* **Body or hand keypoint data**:
Segment Open
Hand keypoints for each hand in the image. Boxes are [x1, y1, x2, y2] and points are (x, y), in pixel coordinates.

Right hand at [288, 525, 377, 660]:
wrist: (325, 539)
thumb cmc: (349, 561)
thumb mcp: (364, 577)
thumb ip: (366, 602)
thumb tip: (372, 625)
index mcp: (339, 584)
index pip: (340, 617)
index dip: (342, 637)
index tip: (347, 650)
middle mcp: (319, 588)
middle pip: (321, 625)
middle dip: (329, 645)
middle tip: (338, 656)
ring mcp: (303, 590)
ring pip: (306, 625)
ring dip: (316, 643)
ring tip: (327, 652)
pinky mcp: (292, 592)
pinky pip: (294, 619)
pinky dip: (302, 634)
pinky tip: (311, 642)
Segment Closed
Segment Open
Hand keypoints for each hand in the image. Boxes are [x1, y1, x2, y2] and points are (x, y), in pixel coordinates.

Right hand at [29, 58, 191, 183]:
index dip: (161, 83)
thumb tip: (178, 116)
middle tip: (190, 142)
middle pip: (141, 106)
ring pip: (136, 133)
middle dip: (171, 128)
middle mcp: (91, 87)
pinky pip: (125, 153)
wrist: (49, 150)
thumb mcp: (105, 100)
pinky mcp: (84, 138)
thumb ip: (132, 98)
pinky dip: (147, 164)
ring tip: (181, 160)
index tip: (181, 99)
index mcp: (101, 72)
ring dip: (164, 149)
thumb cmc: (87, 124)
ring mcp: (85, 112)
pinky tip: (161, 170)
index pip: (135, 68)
Segment Closed
* **INSTRUCTIONS TO FOLLOW**: Using the entries above, return exactly the lines from the line with "middle pip: (141, 106)" to the line with "index pip: (135, 68)", counting both of those lines.

* **RESULT**:
middle pip: (141, 106)
ring pip: (136, 133)
middle dip: (171, 128)
middle mcp: (91, 87)
pinky pip: (125, 153)
wrist: (49, 150)
thumb mcp: (105, 100)
pinky mcp: (84, 138)
thumb ip: (132, 98)
pinky dip: (147, 164)
ring tip: (181, 160)
index tip: (181, 99)
index mcp: (101, 72)
ring dip: (164, 149)
thumb cmc: (87, 124)
ring mcp: (85, 112)
pinky tip: (161, 170)
index pip: (135, 68)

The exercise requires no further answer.